With luck, the summary will indicate a single (or small number) of contigs. We can also view the assemblhy graph using bandage.

Annotation

The last step here is annotation. Here we will use prokka, which is relatively fast and simple to use. As mentioned above, bakta is also a possibility, and may even be faster. The result of prokka will be an output directory with approximately ten files. Perhaps the most important is the Genbank .gbk file, which is compatible with a number of other pieces of software.

# --cpus is the number of threads
# --outdir is the output directory
prokka --cpus 16 --outdir mystrain polished.assembly.fasta

Assembly quality control

I will not cover methods for doing this now.

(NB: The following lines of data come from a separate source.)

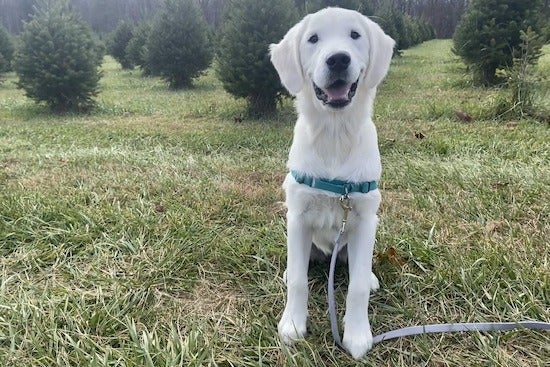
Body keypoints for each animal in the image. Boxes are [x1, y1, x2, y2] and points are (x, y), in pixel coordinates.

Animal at [272, 7, 396, 360]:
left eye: (355, 35)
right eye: (313, 39)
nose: (338, 59)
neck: (334, 135)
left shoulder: (365, 217)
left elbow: (356, 287)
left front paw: (357, 334)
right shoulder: (298, 216)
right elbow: (299, 281)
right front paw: (292, 324)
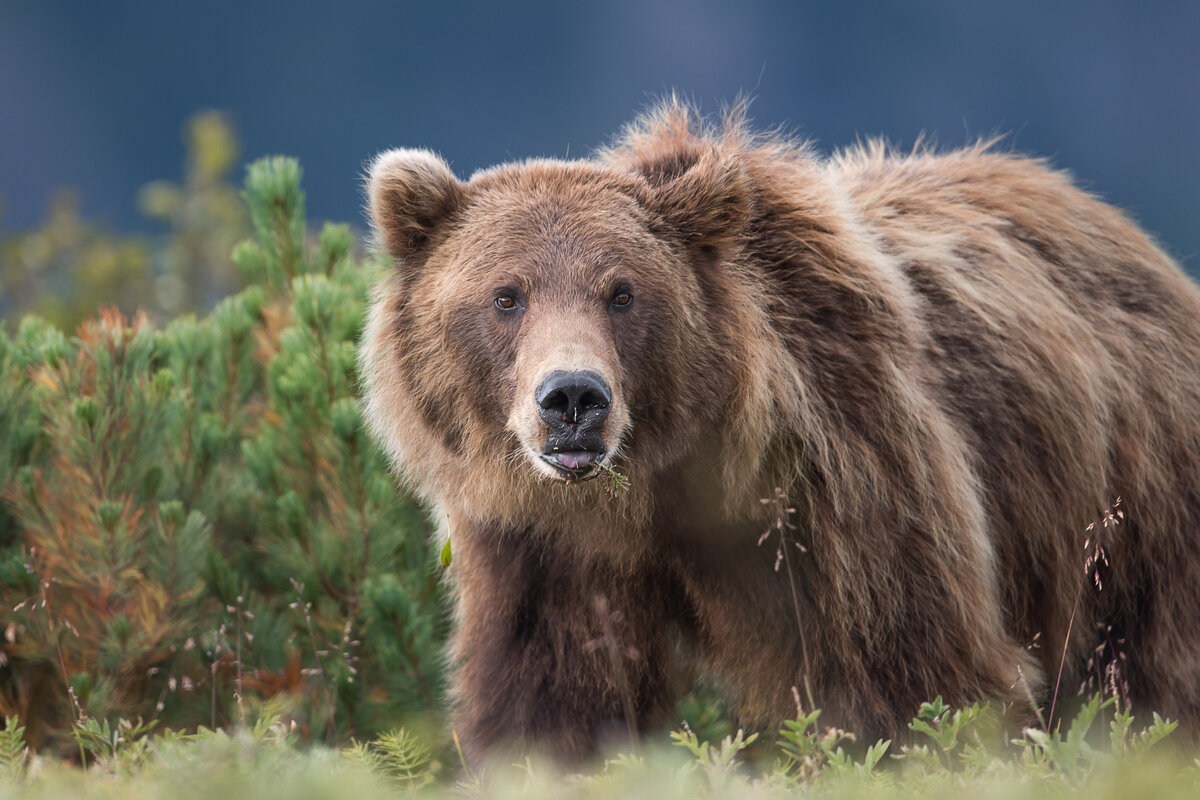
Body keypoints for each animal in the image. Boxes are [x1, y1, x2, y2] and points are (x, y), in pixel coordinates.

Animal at [355, 103, 1200, 767]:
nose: (572, 398)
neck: (666, 484)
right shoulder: (542, 548)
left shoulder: (850, 484)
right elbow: (549, 698)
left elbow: (921, 676)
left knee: (1153, 664)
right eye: (507, 295)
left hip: (1135, 497)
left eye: (623, 292)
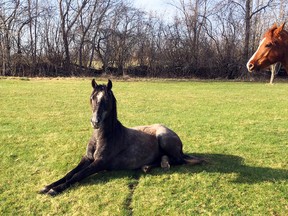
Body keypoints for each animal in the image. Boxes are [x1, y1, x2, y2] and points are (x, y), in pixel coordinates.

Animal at [39, 79, 204, 196]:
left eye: (107, 100)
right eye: (92, 98)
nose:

There are three recommendations assuming you only have long reads. First, check the number and orientation of the rRNA operons. This is only possible for realtively common and well characterised bacterial species, and can be done using socru.
Second, check the length of your open reading frames. This is best done with ideel.
Finally, check the split mappings (supplementary malignment) of your original reads on your assembly. If there are locations at which there are many split mappings, it is very likely this is an assembly error. This would usually be done using the mapper above, minimap2 and then some data manipulation to find regions with lots of supplementary reads.
There are also packages to do assembly QC. I am not well acquainted with them, and many require short reads. QUAST is not very useful in this case, as the assemblies we are usually looking at are complete and single contig. ALE works better with short reads as far as I know

Conclusions

I think this is - approximately - best practices for now. These instructions assume substantial familiarity with the command line and some ability to trubleshoot issues that arise. The primary method for troubleshooting these is to look very carefully for the specific error message and Google it, or paste the message into ChatGPT and see if it can offer help.